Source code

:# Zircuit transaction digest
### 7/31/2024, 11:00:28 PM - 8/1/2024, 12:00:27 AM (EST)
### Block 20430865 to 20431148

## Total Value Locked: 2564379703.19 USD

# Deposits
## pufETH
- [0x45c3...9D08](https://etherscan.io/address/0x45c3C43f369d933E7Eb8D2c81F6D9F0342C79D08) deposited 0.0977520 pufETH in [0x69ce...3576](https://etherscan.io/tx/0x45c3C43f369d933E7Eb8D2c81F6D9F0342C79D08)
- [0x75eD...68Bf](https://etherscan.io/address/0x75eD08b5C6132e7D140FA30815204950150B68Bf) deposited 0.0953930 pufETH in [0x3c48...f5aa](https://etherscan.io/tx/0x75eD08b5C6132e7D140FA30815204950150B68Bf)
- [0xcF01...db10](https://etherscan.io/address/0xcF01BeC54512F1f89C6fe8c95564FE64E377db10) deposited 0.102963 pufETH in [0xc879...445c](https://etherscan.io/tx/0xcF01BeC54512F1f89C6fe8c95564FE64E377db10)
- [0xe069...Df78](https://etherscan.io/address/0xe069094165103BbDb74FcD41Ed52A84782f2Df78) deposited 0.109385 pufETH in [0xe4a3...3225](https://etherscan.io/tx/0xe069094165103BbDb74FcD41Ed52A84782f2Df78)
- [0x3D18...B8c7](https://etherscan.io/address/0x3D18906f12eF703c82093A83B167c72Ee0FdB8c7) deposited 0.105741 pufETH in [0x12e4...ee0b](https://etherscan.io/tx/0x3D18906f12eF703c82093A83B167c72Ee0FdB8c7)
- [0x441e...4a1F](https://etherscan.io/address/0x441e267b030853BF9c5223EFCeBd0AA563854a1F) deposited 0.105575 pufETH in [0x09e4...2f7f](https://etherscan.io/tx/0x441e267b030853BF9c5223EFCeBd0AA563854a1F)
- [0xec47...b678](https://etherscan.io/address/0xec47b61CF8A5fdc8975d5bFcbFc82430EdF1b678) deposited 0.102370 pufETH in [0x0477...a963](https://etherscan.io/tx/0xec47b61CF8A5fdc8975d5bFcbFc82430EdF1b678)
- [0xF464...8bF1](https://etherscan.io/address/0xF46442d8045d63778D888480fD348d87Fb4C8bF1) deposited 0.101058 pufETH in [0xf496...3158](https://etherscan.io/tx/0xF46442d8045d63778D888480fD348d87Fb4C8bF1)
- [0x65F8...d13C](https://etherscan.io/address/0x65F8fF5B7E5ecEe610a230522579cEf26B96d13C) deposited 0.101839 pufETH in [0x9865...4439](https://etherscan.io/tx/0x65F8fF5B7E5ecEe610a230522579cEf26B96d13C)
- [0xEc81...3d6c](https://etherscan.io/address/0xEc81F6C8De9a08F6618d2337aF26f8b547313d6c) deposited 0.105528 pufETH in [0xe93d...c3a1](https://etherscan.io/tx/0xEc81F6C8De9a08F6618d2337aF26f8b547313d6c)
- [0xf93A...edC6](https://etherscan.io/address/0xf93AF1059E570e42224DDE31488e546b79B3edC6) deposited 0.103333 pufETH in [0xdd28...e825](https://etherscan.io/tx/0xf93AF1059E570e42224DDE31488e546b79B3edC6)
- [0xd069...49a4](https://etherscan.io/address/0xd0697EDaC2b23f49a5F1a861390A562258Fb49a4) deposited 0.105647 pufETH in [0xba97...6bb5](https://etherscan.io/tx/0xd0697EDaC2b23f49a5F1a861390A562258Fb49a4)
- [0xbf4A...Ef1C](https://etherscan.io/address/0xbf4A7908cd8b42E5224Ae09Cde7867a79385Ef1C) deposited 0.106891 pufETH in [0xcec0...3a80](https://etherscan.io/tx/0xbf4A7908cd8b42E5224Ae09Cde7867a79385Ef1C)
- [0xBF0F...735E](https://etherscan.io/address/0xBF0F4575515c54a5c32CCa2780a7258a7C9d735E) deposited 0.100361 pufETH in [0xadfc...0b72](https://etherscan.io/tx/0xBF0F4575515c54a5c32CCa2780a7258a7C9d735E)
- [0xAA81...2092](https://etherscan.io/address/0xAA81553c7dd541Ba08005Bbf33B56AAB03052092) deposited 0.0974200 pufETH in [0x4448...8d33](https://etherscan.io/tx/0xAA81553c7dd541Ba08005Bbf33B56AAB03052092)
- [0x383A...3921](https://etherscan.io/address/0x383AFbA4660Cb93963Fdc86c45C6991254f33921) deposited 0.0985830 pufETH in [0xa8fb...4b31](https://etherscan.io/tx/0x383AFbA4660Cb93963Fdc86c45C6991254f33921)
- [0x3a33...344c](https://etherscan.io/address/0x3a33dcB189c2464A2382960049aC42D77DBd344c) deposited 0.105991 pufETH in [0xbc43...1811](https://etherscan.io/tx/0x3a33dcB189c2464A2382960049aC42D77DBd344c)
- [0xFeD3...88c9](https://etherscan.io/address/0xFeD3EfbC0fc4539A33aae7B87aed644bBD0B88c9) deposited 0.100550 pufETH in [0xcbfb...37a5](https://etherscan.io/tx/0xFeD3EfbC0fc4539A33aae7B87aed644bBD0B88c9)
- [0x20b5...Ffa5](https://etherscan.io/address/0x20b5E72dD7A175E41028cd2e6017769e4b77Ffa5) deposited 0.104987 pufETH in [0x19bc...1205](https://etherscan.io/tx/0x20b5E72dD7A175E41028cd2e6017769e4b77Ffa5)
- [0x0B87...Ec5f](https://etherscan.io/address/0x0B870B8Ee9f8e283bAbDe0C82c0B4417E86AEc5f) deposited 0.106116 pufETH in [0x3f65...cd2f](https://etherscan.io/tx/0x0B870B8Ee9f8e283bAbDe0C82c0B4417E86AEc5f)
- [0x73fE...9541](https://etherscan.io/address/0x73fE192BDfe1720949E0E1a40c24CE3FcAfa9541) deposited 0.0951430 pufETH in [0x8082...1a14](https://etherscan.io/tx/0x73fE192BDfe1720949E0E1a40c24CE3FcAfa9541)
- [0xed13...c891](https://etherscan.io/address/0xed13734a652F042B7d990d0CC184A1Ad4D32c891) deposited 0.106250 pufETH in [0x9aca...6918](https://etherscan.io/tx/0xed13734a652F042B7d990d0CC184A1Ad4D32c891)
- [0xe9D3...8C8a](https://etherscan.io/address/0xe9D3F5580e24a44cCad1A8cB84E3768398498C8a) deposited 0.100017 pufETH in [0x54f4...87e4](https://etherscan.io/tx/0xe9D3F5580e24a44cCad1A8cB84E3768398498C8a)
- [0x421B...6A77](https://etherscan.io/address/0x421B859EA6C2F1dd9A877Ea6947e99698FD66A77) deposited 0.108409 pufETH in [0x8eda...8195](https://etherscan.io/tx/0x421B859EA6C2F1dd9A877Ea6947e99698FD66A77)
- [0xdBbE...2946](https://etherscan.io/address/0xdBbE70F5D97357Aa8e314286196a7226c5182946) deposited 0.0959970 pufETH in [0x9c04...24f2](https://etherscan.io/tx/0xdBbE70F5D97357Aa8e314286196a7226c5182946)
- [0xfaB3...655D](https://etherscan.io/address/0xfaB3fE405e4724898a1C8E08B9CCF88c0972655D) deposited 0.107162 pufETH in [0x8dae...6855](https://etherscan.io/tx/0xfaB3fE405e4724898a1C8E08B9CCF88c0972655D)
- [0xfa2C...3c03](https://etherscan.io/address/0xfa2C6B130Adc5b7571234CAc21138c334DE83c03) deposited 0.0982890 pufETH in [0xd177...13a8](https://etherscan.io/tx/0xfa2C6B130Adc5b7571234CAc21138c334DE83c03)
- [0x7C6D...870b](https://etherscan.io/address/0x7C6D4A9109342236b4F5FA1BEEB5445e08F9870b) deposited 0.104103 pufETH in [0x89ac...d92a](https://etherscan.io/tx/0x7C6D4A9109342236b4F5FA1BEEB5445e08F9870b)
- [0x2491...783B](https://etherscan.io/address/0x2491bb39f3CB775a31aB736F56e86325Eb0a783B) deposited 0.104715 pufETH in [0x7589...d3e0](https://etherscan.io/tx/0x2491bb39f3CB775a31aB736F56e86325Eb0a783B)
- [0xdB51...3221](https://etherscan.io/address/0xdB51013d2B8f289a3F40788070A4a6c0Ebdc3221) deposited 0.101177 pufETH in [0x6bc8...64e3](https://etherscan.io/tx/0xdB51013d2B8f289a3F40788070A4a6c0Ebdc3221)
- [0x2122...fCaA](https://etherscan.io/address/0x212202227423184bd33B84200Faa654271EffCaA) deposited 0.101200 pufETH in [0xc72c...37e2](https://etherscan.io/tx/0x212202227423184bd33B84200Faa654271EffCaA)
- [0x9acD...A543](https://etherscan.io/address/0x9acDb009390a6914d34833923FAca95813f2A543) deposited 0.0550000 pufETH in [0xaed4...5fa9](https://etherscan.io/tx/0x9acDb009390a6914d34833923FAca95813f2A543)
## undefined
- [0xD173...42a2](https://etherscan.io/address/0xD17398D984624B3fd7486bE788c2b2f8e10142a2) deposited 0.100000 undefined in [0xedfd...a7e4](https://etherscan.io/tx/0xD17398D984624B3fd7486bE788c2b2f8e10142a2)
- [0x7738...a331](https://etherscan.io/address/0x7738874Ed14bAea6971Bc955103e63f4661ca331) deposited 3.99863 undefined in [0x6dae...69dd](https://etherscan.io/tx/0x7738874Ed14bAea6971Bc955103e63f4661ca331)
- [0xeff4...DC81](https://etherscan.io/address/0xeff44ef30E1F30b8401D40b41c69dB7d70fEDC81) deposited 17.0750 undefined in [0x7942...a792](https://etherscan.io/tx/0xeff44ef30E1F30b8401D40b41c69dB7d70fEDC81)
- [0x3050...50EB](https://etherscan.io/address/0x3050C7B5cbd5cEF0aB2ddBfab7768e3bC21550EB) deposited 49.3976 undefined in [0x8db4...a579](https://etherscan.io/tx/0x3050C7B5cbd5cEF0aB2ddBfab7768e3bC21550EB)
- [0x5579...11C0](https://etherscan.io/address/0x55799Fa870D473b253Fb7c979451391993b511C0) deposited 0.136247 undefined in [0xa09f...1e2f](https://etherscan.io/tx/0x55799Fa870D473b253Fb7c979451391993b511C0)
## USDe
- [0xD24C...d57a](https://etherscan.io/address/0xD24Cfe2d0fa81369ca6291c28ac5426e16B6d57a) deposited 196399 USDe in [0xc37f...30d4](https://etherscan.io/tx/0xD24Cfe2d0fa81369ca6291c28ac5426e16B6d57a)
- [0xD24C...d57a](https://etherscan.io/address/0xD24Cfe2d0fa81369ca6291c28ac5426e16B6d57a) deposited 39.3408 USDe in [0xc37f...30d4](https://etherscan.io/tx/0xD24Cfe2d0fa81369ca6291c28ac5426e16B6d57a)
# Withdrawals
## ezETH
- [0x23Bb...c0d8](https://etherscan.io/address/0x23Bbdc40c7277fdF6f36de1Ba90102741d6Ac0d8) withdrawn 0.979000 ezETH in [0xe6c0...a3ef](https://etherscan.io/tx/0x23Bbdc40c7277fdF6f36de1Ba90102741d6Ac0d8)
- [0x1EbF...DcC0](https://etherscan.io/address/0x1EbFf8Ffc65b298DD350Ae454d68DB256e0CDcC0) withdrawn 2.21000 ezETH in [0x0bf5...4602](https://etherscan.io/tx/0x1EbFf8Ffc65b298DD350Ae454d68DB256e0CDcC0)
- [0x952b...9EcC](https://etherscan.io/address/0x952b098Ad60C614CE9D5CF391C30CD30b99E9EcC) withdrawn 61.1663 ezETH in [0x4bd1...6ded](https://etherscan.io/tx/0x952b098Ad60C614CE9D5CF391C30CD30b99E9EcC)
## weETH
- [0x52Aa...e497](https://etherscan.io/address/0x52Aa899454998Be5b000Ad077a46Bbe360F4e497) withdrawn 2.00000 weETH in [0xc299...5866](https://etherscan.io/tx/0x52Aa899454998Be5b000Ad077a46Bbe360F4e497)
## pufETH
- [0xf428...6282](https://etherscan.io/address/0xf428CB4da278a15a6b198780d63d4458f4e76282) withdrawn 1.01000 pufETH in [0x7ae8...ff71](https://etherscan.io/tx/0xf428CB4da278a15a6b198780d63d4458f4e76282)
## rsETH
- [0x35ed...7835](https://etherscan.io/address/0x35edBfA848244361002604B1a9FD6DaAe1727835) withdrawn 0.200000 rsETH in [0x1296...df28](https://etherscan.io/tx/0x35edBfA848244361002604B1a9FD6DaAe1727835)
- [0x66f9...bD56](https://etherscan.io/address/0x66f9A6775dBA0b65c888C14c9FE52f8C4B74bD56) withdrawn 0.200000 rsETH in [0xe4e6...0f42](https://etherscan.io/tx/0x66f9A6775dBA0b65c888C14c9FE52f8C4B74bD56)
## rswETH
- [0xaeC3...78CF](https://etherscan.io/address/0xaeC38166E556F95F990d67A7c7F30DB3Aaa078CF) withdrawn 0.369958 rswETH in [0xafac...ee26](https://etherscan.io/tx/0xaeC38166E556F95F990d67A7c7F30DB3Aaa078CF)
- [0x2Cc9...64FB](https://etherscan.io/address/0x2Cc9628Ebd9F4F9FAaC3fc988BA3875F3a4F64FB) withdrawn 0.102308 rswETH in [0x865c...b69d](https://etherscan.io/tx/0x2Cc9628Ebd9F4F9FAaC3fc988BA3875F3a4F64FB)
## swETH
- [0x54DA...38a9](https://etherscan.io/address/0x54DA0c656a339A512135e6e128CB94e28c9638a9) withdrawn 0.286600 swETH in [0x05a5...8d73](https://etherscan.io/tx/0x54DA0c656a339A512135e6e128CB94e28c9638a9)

(PROBLEM TO WORK ON)
Count the lines above in which the string "weETH" occurs. Give that number and nothing else.

(EXERCISE OUTPUT)
2